Despite his awful deals with Melquíades (a goat and a sheep for two ‘gold digging’ tools, a bunch of money for a magnifying glass, etc…) José proves that he is no fool. He discovers that the earth is round in a remarkably short amount of time, using the appropriate tools, which took philosophers, astronomers and explorers centuries to learn and prove before him. He also develops and improves his small village of Macundo by turning it into one of the “aldea(s) mas ordenada y laboriosa que cualquiera de las conocidas” (19). However, not all is accomplished without some errors, primarily his short-lived interest in alchemy, which saw the family fortune melted away into a steaming cauldron of molten metals.
The first chapter of this novel reveals José Arcadio Buendía’s struggles within this primitive village. He so greatly wishes to learn and discover anything new and amazing about the world. He even expresses his extreme desire to move away from Macundo with his entire family, unfortunately, his wife does not approve. José is also incredibly fascinated with Melquíades, who is essentially José’s only link to the outside world.

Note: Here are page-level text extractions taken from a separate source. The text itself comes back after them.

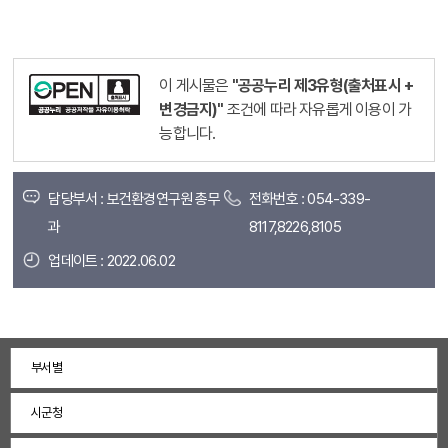
이 게시물은
"공공누리 제3유형(출처표시 +
변경금지)"
조건에 따라 자유롭게 이용이 가
능합니다.
담당부서 : 보건환경연구원 총무
전화번호 : 054-339-
과
8117,8226,8105
업데이트 : 2022.06.02
부서별
시군청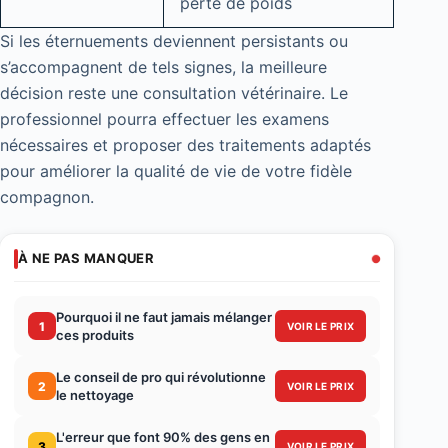
perte de poids
Si les éternuements deviennent persistants ou
s’accompagnent de tels signes, la meilleure
décision reste une consultation vétérinaire. Le
professionnel pourra effectuer les examens
nécessaires et proposer des traitements adaptés
pour améliorer la qualité de vie de votre fidèle
compagnon.
À NE PAS MANQUER
Pourquoi il ne faut jamais mélanger
1
VOIR LE PRIX
ces produits
Le conseil de pro qui révolutionne
2
VOIR LE PRIX
le nettoyage
L'erreur que font 90% des gens en
3
VOIR LE PRIX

José expresses his frustration and negative view regarding the backwardness of his village, and the primitive men who surround him when he exclaims: “Aqui nos hemos de pudrir en vida sin recibir los beneficios de la ciencia” (23). I found the ending of this chapter quite touching in a way, because for the first time in his life, José sees ice. Sadly he is once again ripped off by the gypsies, and pays far too much simply to touch it.